▶ **Texto fornecido**
Frente às manifestações que tomam conta das ruas brasileiras, a tentativa de compreensão acerca do que acontece não é tarefa difícil somente para a imprensa nacional. O que se vê em meios alternativos ou alinhados a governos progressistas da América Latina é a divisão entre o tom crítico aos gastos destinados à realização da Copa do Mundo de 2014 e a percepção de que o objetivo dos protestos, iniciados contra o aumento das passagens de transporte público, mudou na última semana, orientando-se à oposição ao governo de Dilma Rousseff.
Agência Efe
Imagem de protesto no Rio de Janeiro nesta sexta-feira (21/06)
Em transmissão realizada na última quinta-feira, a correspondente da emissora multiestatal Telesur relatou os protestos no Rio de Janeiro e a ação da polícia contra manifestantes para depois ressaltar que os “movimentos sociais sinalizaram que existem grupos de direita infiltrados nas jornadas de mobilização com o fim principalmente de desvirtuar as mesmas e também que os meios de informação estão fazendo uma entrega informativa dirigida a criminalizar os partidos de esquerda e desestabilizar o governo de Dilma Rousseff”.
A transmissão expôs ainda que as jornadas no país incluem diferentes demandas, como a inicial para redução preço das passagens, passando pelo livre direito a manifestações e fim da repressão policial, da criminalização dos movimentos sociais e do uso armas letais e menos letais. “Também que o dinheiro da Copa se destinasse às áreas de saúde e educação, também dizem não às remoções e despejos e esperam uma gestão democrática das cidades com decisão popular”, relatou.
Segundo o âncora, uma reunião de emergência foi convocada por Dilma “em busca de consensos e de decisões”. “De acordo com meios brasileiros, na reunião será discutida a posição do Executivo frente aos protestos, quais medidas o Ministério de Justiça pode adotar para fazer frente aos distúrbios e demandas efetuadas pela população”, completa uma nota no site da emissora.
O jornal argentino Página 12 destaca a ampla dimensão das manifestações no Rio de Janeiro, em São Paulo e em Brasília, também mencionando a repressão policial com gases lacrimogêneos e balas de borracha. “Os violentos incidentes ocorreram um dia depois que os prefeitos de São Paulo e do Rio de Janeiro anunciaram que davam marcha ré no aumento das passagens do transporte público”, expressou.

▶ **A fazer**
Responda com base no texto sobre os protestos no Brasil:
(a) De que emissora era a correspondente que relatou os protestos no Rio de Janeiro?
(b) Segundo o âncora, quem convocou uma reunião de emergência?
(c) Qual jornal argentino é citado?

▶ **Dados fornecidos**
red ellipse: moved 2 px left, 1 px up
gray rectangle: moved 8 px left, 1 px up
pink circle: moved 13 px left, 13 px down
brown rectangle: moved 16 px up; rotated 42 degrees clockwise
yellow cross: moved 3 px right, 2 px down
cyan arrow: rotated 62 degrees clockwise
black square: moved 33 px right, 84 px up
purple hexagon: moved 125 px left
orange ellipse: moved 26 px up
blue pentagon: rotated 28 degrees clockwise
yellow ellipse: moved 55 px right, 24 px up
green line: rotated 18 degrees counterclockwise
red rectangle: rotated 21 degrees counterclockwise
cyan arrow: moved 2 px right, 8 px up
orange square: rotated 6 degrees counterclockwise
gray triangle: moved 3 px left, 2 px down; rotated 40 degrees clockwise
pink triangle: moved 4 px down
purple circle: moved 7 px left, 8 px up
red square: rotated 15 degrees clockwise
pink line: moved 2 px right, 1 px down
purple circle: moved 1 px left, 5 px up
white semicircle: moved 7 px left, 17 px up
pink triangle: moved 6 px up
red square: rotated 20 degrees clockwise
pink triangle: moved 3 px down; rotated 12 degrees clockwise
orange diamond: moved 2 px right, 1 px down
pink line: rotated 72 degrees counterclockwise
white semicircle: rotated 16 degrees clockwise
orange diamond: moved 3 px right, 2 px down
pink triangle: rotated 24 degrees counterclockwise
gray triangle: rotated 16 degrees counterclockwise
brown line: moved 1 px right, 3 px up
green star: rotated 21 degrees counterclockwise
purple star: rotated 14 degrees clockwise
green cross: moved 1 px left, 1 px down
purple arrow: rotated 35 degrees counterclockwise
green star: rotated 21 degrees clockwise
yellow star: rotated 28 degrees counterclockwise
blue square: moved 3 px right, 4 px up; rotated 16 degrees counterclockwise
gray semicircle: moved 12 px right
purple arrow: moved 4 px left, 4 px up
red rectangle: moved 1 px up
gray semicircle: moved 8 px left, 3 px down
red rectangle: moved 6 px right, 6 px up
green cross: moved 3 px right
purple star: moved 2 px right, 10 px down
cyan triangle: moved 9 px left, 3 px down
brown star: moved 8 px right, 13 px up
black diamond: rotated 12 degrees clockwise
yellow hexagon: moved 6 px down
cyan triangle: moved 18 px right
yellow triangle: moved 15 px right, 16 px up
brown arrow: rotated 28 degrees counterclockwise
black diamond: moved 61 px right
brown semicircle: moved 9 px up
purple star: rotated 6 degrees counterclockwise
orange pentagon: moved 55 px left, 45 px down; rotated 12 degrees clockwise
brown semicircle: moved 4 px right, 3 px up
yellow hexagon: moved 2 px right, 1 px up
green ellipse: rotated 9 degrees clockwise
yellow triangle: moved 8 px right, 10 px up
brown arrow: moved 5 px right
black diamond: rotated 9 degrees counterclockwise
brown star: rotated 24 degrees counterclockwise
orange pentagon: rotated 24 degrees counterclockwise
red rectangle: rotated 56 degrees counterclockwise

▶ **Resposta**
(a) Telesur
(b) Dilma Rousseff
(c) Página 12